A weighted history would work with the assumption that anyone who isn't actively playing games is deteriorating in ability. I'm not sure this is an accurate assumption to make. Also, the factors you list as causing performance to drop are going to have less effect on games played on Game Courier, because these are correspondence games played over a long period of time, and a person may take time off for illness or disinterest without it affecting his game. When it does affect someone's games, it will generally affect fewer games than it would for someone active in Chess tournaments. Also, the large timeframe on which games are played is going to make it even harder to determine what the weights should be. For these reasons, I am not convinced that a weighted history should be used here. Anyway, if you do want ratings that better reflect the current level of play among active players, you already have the option of using the Age Filter to filter out older games. I think that should suffice for this purpose.
I want to draw attention to the main change I made today. You may notice that the list of ratings now uses various background colors. Each background color identifies a different network of players. The predominant network is yellow, and the rest are other colors. Everyone in a network is connected by a chain of opponents, all of whom are also in the network. Regarding weighted histories, they probably work better for the world of competitive Chess, in which active players normally play several rated games at regular intervals. This frequency and regularity provides a basis for weighting games. But Game Courier lacks anything like this. Games here are played at the leisure of players.
I've always thought the best implementation of ratings would be an 'open-source' approach: make public the raw data that go into calculating the ratings, and allow many people to set up their own algorithms for processing the data into ratings. So users would have a 'Duniho rating' and a 'FIDE rating' and 'McGillicuddy rating' and so on. Then users could choose to pay attention to whichever rating they think is most significant. Over time, studies would become available as to which ratings most accurately predict the outcomes of games, and certain ratings would outcompete others: a free market of ideas.I also like the open-source approach (maybe make the raw data XML, plain-text, or both), but there should also be one built-in to this site as well, so if you don't have your own implementation you can view your own.

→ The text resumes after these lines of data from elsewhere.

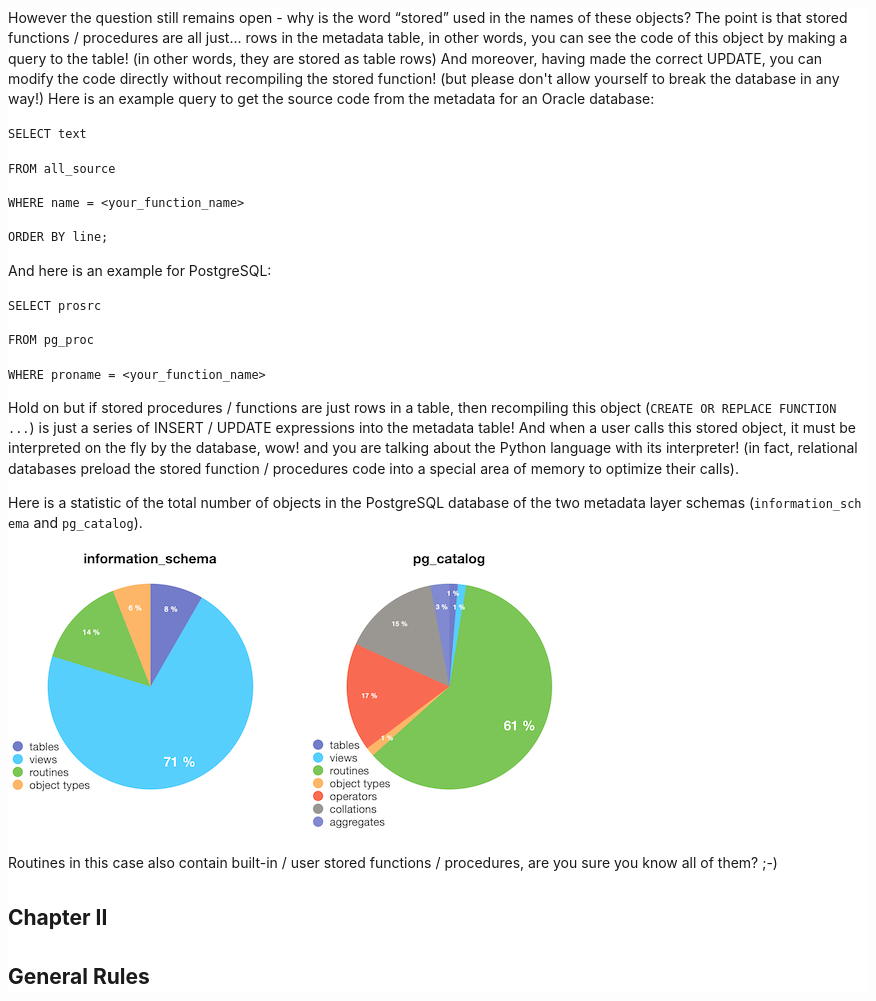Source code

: However the question still remains open - why is the word “stored” used in the names of these objects?  The point is that stored functions / procedures are all just...  rows in the metadata table, in other words, you can see the code of this object by making a query to the table!  (in other words, they are stored as table rows) And moreover, having made the correct UPDATE, you can modify the code directly without recompiling the stored function!  (but please don't allow yourself to break the database in any way!)
Here is an example query to get the source code from the metadata for an Oracle database:

`SELECT text`

`FROM all_source`

`WHERE name = <your_function_name>`

`ORDER BY line;`


And here is an example for PostgreSQL:

`SELECT prosrc`

`FROM pg_proc`

`WHERE proname = <your_function_name>`


Hold on but if stored procedures / functions are just rows in a table, then recompiling this object (`CREATE OR REPLACE FUNCTION ...`) is just a series of INSERT / UPDATE expressions into the metadata table!  And when a user calls this stored object, it must be interpreted on the fly by the database, wow!  and you are talking about the Python language with its interpreter!  (in fact, relational databases preload the stored function / procedures code into a special area of ​​memory to optimize their calls).

Here is a statistic of the total number of objects in the PostgreSQL database of the two metadata layer schemas (`information_schema` and `pg_catalog`).


![D09_02](images/DB_Bootcamp_Day09_1.png)


Routines in this case also contain built-in / user stored functions / procedures, are you sure you know all of them?  ;-)

<h2 id="chapter-ii">Chapter II</h2>
<h2 id="general-rules" >General Rules</h2>
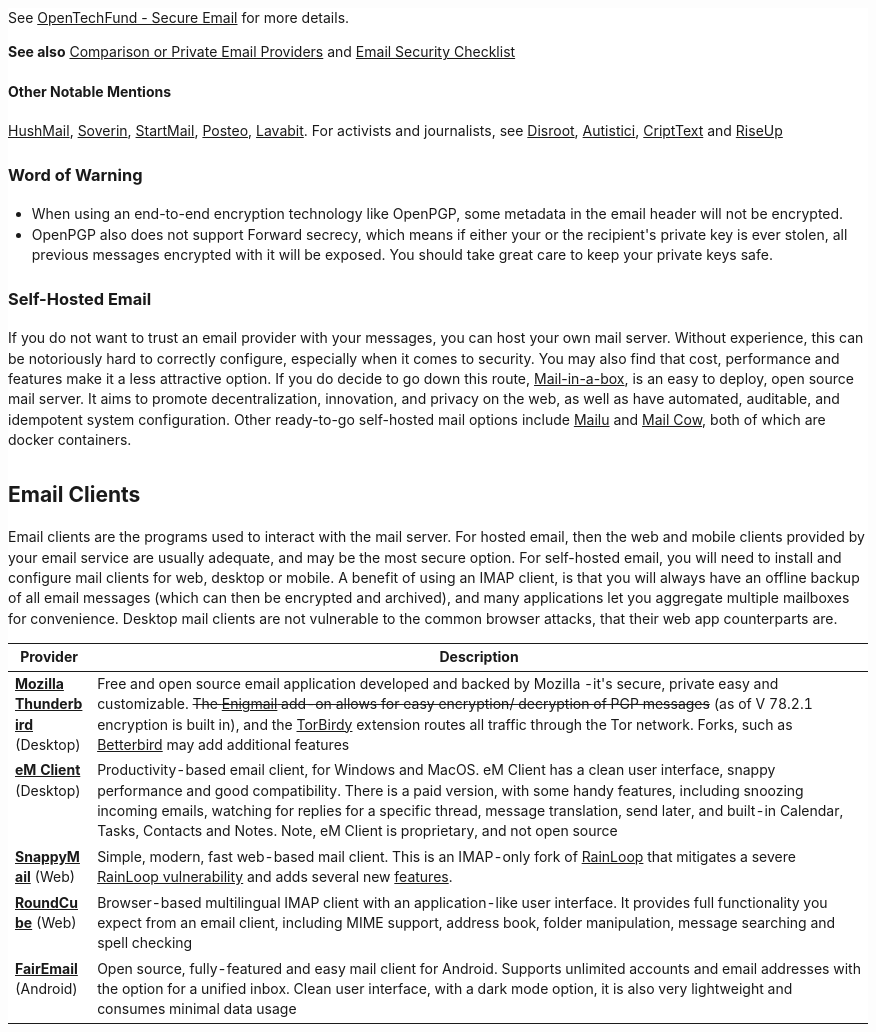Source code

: See [OpenTechFund - Secure Email](https://github.com/OpenTechFund/secure-email) for more details.

**See also** [Comparison or Private Email Providers](https://github.com/Lissy93/email-comparison) and [Email Security Checklist](https://github.com/Lissy93/personal-security-checklist/blob/master/README.md#emails)

#### Other Notable Mentions
[HushMail](https://www.hushmail.com/tapfiliate/?tap_a=44784-d2adc0&tap_s=724845-260ce4&program=hushmail-for-small-business), [Soverin](https://soverin.net), [StartMail](https://www.startmail.com), [Posteo](https://posteo.de), [Lavabit](https://lavabit.com). For activists and journalists, see [Disroot](https://disroot.org/en), [Autistici](https://www.autistici.org), [CriptText](https://www.criptext.com/) and [RiseUp](https://riseup.net/en)

### Word of Warning
- When using an end-to-end encryption technology like OpenPGP, some metadata in the email header will not be encrypted.
- OpenPGP also does not support Forward secrecy, which means if either your or the recipient's private key is ever stolen, all previous messages encrypted with it will be exposed. You should take great care to keep your private keys safe.

### Self-Hosted Email
If you do not want to trust an email provider with your messages, you can host your own mail server. Without experience, this can be notoriously hard to correctly configure, especially when it comes to security. You may also find that cost, performance and features make it a less attractive option. If you do decide to go down this route, [Mail-in-a-box](https://mailinabox.email/), is an easy to deploy, open source mail server. It aims to promote decentralization, innovation, and privacy on the web, as well as have automated, auditable, and idempotent system configuration. Other ready-to-go self-hosted mail options include [Mailu](https://mailu.io/1.7/) and [Mail Cow](https://mailcow.email/), both of which are docker containers.

## Email Clients
Email clients are the programs used to interact with the mail server. For hosted email, then the web and mobile clients provided by your email service are usually adequate, and may be the most secure option. For self-hosted email, you will need to install and configure mail clients for web, desktop or mobile. A benefit of using an IMAP client, is that you will always have an offline backup of all email messages (which can then be encrypted and archived), and many applications let you aggregate multiple mailboxes for convenience. Desktop mail clients are not vulnerable to the common browser attacks, that their web app counterparts are.


| Provider | Description |
| --- | --- |
**[Mozilla Thunderbird](https://www.thunderbird.net)** (Desktop) | Free and open source email application developed and backed by Mozilla -it's secure, private easy and customizable. ~~The [Enigmail](https://www.enigmail.net) add-on allows for easy encryption/ decryption of PGP messages~~ (as of V 78.2.1 encryption is built in), and the [TorBirdy](https://trac.torproject.org/projects/tor/wiki/torbirdy) extension routes all traffic through the Tor network. Forks, such as [Betterbird](https://github.com/Betterbird/thunderbird-patches) may add additional features
**[eM Client](https://www.emclient.com/)** (Desktop) | Productivity-based email client, for Windows and MacOS. eM Client has a clean user interface, snappy performance and good compatibility. There is a paid version, with some handy features, including snoozing incoming emails, watching for replies for a specific thread, message translation, send later, and built-in Calendar, Tasks, Contacts and Notes. Note, eM Client is proprietary, and not open source
**[SnappyMail](https://snappymail.eu)** (Web) | Simple, modern, fast web-based mail client. This is an IMAP-only fork of [RainLoop](http://www.rainloop.net) that mitigates a severe [RainLoop vulnerability](https://thehackernews.com/2022/04/unpatched-bug-in-rainloop-webmail-could.html) and adds several new [features](https://snappymail.eu/comparison).
**[RoundCube](https://roundcube.net)** (Web) | Browser-based multilingual IMAP client with an application-like user interface. It provides full functionality you expect from an email client, including MIME support, address book, folder manipulation, message searching and spell checking
**[FairEmail](https://email.faircode.eu/)** (Android) | Open source, fully-featured and easy mail client for Android. Supports unlimited accounts and email addresses with the option for a unified inbox. Clean user interface, with a dark mode option, it is also very lightweight and consumes minimal data usage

'I also like the open-source approach (maybe make the raw data XML, plain-text, or both), but there should also be one built-in to this site as well, so if you don't have your own implementation you can view your own.' Sure, the site should have its own 'brand' of ratings. But I mean, it would be good to make ratings from many user-defined systems available here also. Just as the system allows users to design their own webpages (subject to editorial review) and their own game implementations, there could be a system whereby users could design their own ratings systems, and any or all these systems could be available here at CVP to anyone who wants to view them, study their predictive value, use them for tournament matchings, etc. Of course, it's much easier to suggest a system of multiple user-defined rating schemes (hey, we could call it MUDRATS) than to do the work of implementing it. But if enough people consider the idea and feel it has merit, eventually someone will set it up someplace and it will catch on.